04/18/2026
We have made time into a commodity. We spend it, waste it, save it, lose it. We chop it up into quarters, semesters, and deadlines. "Hurry! Act now. Don't miss out. Time’s a wastin’!"
I have multiple alarms set on my phone to remind me of what I’m “supposed” to be doing at any given time of day.
One of my favorite poets, Mary Oliver, in her poem "From the Book of Time," offers a different way of thinking about this construct of time. Maybe just looking and listening is the real work.
I thought of her words when I came upon a Fraser’s magnolia (Magnolia fraseri) in bloom. And just beyond it, a tulip-poplar (Liriodendron tulipfera), both members of the order Magnoliales, a lineage so ancient it predates the very insects we associate with flowers. Bees had not yet arrived when magnolias first opened. Butterflies were millions of years away. The magnolia's pollinator is the beetle, drawn in by scent and rewarded with protein-rich pollen.
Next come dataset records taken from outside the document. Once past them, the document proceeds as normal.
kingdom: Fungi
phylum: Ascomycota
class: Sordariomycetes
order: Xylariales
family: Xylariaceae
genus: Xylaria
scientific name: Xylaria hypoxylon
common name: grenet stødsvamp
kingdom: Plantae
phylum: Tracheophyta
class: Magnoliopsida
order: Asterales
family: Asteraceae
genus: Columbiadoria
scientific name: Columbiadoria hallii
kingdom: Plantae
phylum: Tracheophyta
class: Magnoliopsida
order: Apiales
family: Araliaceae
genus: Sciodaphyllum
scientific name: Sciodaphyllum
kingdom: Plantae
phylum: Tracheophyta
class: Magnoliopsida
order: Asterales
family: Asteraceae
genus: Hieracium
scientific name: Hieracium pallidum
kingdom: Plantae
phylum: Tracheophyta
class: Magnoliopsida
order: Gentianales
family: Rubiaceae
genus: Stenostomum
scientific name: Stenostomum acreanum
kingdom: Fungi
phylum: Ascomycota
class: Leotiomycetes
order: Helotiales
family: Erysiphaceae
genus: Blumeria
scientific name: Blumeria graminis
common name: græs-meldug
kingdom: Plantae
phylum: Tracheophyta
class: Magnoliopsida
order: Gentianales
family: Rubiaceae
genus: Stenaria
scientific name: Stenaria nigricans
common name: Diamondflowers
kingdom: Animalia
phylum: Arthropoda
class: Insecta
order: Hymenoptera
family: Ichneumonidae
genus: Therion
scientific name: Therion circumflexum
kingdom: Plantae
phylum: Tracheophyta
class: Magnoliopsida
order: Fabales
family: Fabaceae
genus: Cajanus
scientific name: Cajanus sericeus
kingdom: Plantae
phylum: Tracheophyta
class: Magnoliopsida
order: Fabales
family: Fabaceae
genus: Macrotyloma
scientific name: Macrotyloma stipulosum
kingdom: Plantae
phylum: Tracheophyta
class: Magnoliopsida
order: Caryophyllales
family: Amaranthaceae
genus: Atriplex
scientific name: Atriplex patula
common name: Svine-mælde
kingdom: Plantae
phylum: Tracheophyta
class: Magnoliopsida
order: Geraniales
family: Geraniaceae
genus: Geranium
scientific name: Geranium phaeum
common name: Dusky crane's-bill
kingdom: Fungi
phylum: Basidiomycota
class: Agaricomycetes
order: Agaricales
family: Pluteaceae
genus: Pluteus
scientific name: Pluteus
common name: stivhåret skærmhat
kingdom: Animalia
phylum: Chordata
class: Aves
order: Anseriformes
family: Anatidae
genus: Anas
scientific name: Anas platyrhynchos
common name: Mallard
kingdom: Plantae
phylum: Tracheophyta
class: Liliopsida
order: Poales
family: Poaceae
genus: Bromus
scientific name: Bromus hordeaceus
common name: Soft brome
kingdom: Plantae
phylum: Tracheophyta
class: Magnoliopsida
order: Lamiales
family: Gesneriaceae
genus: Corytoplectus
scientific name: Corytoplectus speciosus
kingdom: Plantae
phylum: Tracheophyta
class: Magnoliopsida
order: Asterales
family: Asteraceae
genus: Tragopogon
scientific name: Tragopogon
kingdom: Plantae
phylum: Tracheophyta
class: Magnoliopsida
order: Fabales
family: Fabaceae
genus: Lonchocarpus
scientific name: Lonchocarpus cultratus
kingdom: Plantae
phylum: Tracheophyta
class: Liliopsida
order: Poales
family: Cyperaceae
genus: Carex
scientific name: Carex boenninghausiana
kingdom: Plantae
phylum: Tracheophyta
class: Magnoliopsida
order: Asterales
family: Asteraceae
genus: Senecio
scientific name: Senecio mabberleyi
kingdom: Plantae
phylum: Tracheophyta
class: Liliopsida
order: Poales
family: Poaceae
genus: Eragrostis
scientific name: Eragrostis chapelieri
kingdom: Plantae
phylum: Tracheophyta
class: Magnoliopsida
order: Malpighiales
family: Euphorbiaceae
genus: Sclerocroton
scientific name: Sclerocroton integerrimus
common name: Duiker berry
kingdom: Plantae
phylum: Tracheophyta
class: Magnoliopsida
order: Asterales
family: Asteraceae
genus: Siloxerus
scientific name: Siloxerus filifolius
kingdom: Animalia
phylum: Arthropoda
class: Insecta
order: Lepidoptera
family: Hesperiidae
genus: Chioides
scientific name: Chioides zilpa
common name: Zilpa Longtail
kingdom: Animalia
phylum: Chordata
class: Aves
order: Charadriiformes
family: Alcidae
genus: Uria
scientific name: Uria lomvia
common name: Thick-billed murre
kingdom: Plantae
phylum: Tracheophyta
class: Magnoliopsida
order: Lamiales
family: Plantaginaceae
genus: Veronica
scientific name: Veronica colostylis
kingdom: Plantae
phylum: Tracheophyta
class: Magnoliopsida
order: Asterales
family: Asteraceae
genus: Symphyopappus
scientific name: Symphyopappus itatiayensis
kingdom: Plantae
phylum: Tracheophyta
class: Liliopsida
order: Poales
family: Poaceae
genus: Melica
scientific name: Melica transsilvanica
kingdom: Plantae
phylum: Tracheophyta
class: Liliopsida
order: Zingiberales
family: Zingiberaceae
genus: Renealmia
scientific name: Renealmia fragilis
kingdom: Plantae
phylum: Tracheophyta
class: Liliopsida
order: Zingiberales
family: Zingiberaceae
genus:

This relationship was forged in the Cretaceous over 100 million years ago. There definitely weren’t any clocks around.
If a magnolia understands time at all, it understands it as a deep, patient commitment to form. The magnolia does not know the deadline, but it does know the season, the spring emergence of the beetle. It knows how to bloom, and it has known this, without a lot of revision, for over a hundred million years. We measure life in decades. Magnolias measure in epochs.
And yet the Fraser’s magnolia, the bigleaf magnolia, the tulip-poplar: their flowers last days. Days. The beetle has always known this. Millions of years of knowing exactly when to show up without any notification or reminder. There is only the bloom, and then it's gone.